__YOUR TASK__. Give back exactly the lines of the data below, starting with the line that has "middle dip: (925, 1052)" and going on through the line that has "ring pip: (1002, 537)".

BEGIN SUPPLIED INFORMATION

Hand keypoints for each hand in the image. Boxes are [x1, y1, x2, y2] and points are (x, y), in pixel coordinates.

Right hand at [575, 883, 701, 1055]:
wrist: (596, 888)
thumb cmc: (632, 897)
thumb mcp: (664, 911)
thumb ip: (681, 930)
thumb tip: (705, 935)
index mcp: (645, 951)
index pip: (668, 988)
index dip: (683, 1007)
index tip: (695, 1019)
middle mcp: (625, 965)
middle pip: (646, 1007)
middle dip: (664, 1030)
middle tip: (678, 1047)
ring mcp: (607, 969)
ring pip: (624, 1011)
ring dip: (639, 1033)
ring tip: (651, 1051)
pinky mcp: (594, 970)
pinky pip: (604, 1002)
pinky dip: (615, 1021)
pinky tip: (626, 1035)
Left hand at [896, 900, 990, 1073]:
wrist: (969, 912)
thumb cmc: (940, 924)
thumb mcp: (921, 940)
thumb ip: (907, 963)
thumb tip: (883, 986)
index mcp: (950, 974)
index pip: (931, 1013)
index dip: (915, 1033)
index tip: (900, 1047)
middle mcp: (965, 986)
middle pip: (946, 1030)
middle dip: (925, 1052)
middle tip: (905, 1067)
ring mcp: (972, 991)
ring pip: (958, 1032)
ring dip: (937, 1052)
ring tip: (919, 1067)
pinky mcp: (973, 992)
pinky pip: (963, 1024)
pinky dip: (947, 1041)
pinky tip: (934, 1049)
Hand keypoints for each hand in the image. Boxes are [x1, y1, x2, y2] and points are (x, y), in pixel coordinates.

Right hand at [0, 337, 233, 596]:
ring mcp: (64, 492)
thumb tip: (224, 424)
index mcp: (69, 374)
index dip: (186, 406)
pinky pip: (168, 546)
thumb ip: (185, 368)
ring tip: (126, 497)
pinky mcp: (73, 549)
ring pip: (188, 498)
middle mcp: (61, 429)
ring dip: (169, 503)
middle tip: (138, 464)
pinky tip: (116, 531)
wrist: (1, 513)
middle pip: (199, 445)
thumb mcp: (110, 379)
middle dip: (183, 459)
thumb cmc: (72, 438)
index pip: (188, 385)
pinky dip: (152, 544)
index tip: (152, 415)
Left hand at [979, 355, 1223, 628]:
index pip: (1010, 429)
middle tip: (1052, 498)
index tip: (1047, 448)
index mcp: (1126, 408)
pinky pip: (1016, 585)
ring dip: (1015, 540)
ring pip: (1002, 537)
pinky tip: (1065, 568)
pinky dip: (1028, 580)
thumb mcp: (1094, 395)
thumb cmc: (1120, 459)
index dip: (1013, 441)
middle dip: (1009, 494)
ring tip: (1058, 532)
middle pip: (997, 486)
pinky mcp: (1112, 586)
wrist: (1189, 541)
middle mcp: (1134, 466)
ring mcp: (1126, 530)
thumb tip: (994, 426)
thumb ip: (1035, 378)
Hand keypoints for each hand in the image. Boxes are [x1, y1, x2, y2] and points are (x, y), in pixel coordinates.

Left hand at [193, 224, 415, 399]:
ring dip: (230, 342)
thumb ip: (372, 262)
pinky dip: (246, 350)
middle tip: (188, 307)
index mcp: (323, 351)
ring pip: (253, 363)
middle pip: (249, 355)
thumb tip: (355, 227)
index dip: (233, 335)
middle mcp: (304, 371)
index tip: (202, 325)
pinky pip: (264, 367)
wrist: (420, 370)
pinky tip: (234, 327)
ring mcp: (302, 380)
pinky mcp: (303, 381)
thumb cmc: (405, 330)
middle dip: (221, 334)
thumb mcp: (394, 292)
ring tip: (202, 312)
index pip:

END SUPPLIED INFORMATION

__TASK RESULT__.
middle dip: (925, 1052)
middle tip: (905, 1067)
ring mcp: (972, 991)
ring pip: (958, 1032)
ring dip: (937, 1052)
ring tip: (919, 1067)
pinky mcp: (973, 992)
pinky pip: (963, 1024)
pinky dip: (947, 1041)
pinky tip: (934, 1049)
Hand keypoints for each hand in the image. Boxes are [x1, y1, x2, y2] and points are (x, y), in pixel coordinates.

Right hand at [0, 337, 233, 596]:
ring mcp: (64, 492)
thumb tip: (224, 424)
index mcp: (69, 374)
index dip: (186, 406)
pinky pip: (168, 546)
thumb ip: (185, 368)
ring tip: (126, 497)
pinky mcp: (73, 549)
ring pip: (188, 498)
middle mcp: (61, 429)
ring dip: (169, 503)
middle tip: (138, 464)
pinky tip: (116, 531)
wrist: (1, 513)
middle pip: (199, 445)
thumb mcp: (110, 379)
middle dip: (183, 459)
thumb cmc: (72, 438)
index pip: (188, 385)
pinky dip: (152, 544)
index tip: (152, 415)
Left hand at [979, 355, 1223, 628]:
index pip: (1010, 429)
middle tip: (1052, 498)
index tip: (1047, 448)
index mcp: (1126, 408)
pinky pip: (1016, 585)
ring dip: (1015, 540)
ring pip: (1002, 537)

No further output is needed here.